[[ TEXT EXCERPT, beginning ]]

Wherever guilt mingles with prosperity, a certain gloom and heaviness enter along with it. Vicious intrigues never fail to entangle and embarrass those who engage in them. But innocence confers ease

and freedom on the mind; leaves it open to every pleasing sensation; gives a lightness to the spirits, similar to the native gaiety of youth and health; ill imitated, and ill supplied, by that forced levity of the vicious, which arises not from the health, but from the drunkenness of the mind.

Feeble are all pleasures in which the heart has no part. The selfish gratifications of the bad, are both narrow in their circle, and short in their duration. But prosperity is redoubled to a good man, by his generous use of it. It is reflected back upon him from every one whom he makes happy. In the intercourse of domestic affection, in the attachment of friends, the gratitude of dependants, the esteem and good-will of all who know him, he sees blessings multiplied round him, on every side. When the ear heard me, then it blessed me; and when the eye saw me, it gave witness to me: Because I delivered the poor that cried, the fatherless, and him that had none to help him. The blessing of him that was ready to perish came upon me, and I caused the widow's heart to sing with joy. I was eyes to the blind, and feet was I to the lame: I was a father to the poor; and the cause which I knew not, I searched out.* Thus, while the righteous flourished like a tree planted by the rivers of water, he bringeth forth also his fruit in his season; and that fruit, to pursue the allusion of the text, he brings forth, not for himself alone. He flourishes, not like a tree in some solitary desert, which scatters its blossoms to the wind, and communicates neither fruit nor shade to any living thing; but like a tree in the midst of an inhabited country, which to some affords friendly shelter, to others,

* Job, xxix. 11-17.

[[ TEXT EXCERPT, end ]]
[[ GIVEN RECORDS, beginning ]]

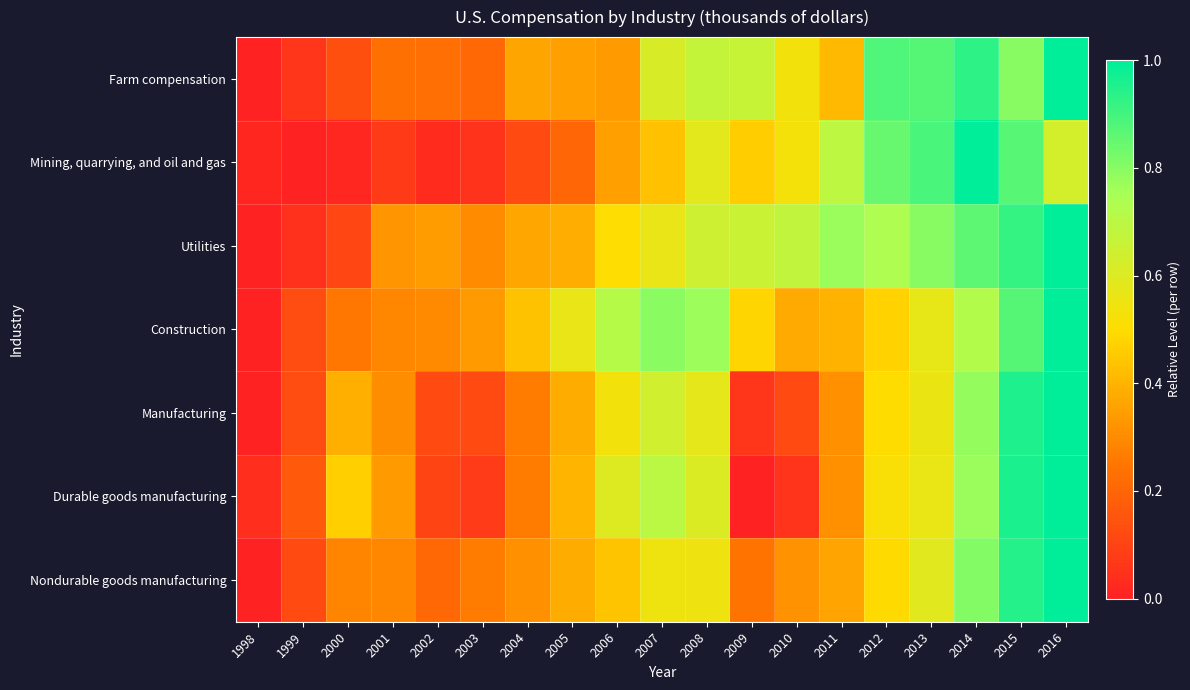

Which has a higher value, 2010 or 2011?

2010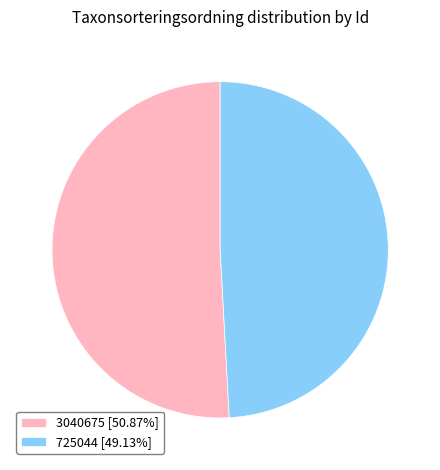

How many slices are in this pie chart?

2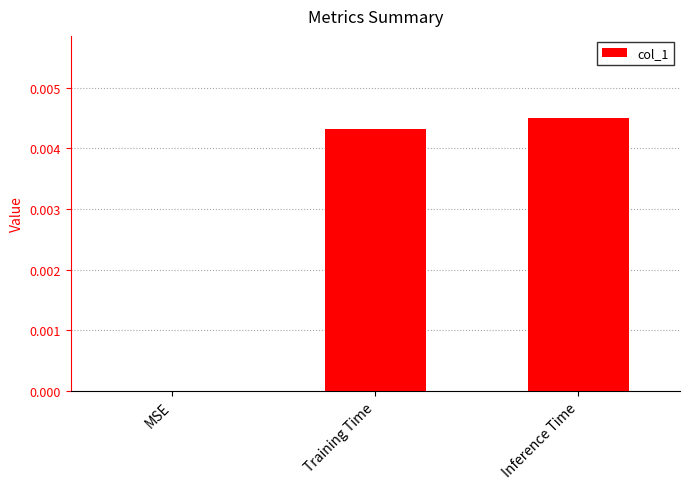

How many positive values are there?

2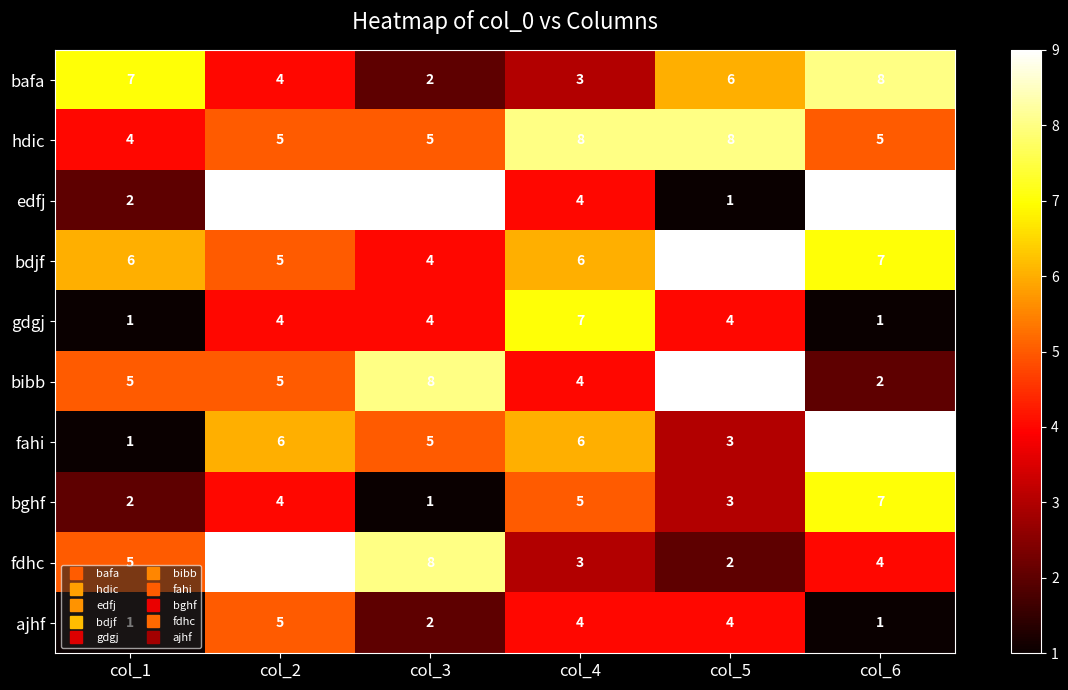

What is the spread (max minus min) of values at col_2?

5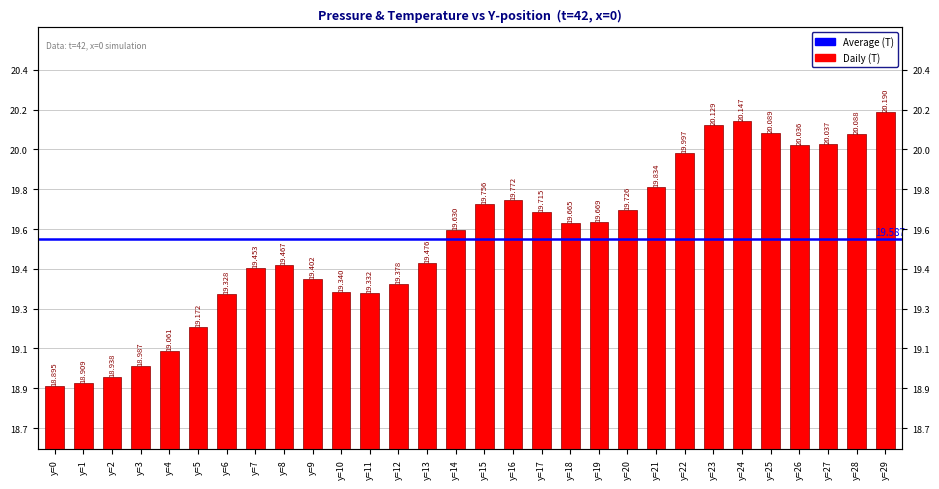

How many bars are there in total?

30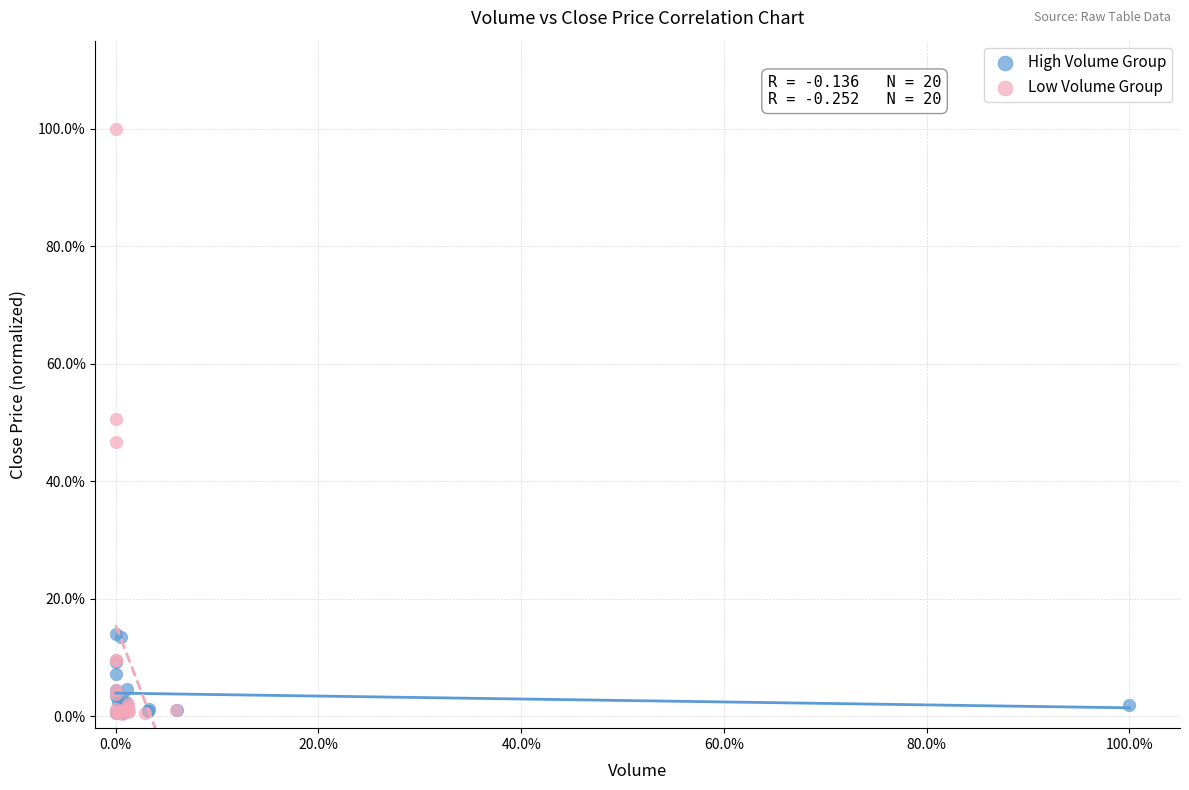

What are all the series names shown in the legend?

High Volume Group, Low Volume Group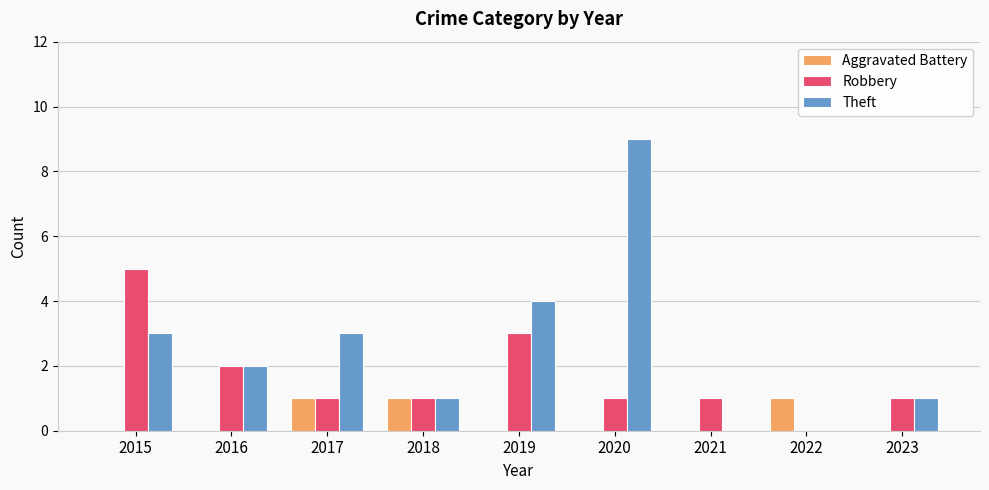

At which category is the sum across all series the highest?

2020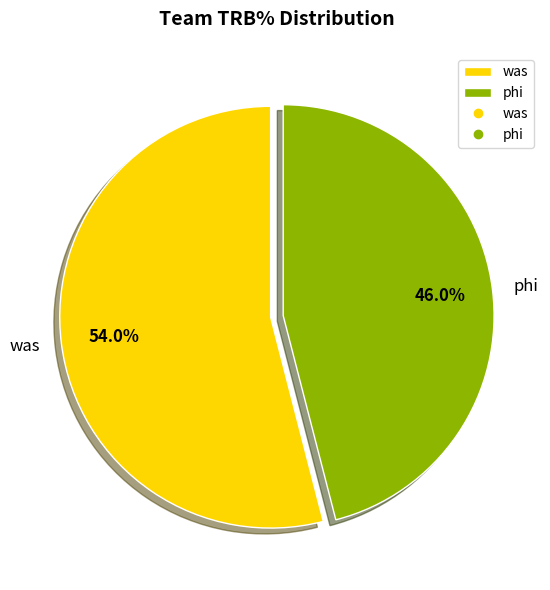

Count the number of slices in the pie.

2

[[ GIVEN RECORDS, end ]]

## TASKS TO COMPLETE
**a)** In the passage on prosperity and innocence, retype the part starting with "Wherever guilt mingles" and going on through "of the mind.".
**b)** Answer these questions from the passage on prosperity and innocence.
(i) What enters along with guilt wherever it mingles with prosperity?
(ii) By what is prosperity redoubled to a good man?
(iii) What source does the footnote cite?
**c)** Carry on the passage on prosperity and innocence from the point where it stops.

## ANSWERS PROVIDED
**a)**
Wherever guilt mingles with prosperity, a certain gloom and heaviness enter along with it. Vicious intrigues never fail to entangle and embarrass those who engage in them. But innocence confers ease

and freedom on the mind; leaves it open to every pleasing sensation; gives a lightness to the spirits, similar to the native gaiety of youth and health; ill imitated, and ill supplied, by that forced levity of the vicious, which arises not from the health, but from the drunkenness of the mind.

**b)**
(i) A certain gloom and heaviness.
(ii) By his generous use of it.
(iii) Job, xxix. 11-17.

**c)**
fruit; which is not only admired by all for its beauty, but blessed by the traveller for the shade, and by the hungry for the sustenance it hath given.

IV. RELIGION heightens the prosperity of good men, by the prospect which it affords them of greater happiness to come in another world. I showed, in the foregoing discourse, the mighty effect of the hope of Heaven, in relieving the mind under the troubles of life. And sure, if this hope be able to support the falling, it cannot but improve the flourishing state of man; if it can dispel the thickest gloom of adversity, it must needs enliven prosperity, by the additional lustre which it throws upon it. What is present, is never sufficient to give us full satisfaction. To the present we must always join some agreeable anticipations of futurity, in order to complete our pleasure. What an accession then must the prosperity of the righteous man receive, when borne with a smooth and gentle gale along the current of life, and looking round on all the blessings of his state, he can consider these as no more than an introduction to higher scenes which are hereafter to open; he can view his present life, as only the porch through which he is to pass into the palace of bliss; and his present joys, as but a feeble stream, dispensed for his occasional refreshment, until he arrive at that river of life, which flows at God's right hand!

Such prospects purify the mind, at the same time that they gladden it. They prevent the good man from setting too high a value on his present possessions; and thereby assist him in maintaining, amidst the temptations of worldly pleasure, that command of himself which is so essential to the wise and temperate enjoyment of prosperity.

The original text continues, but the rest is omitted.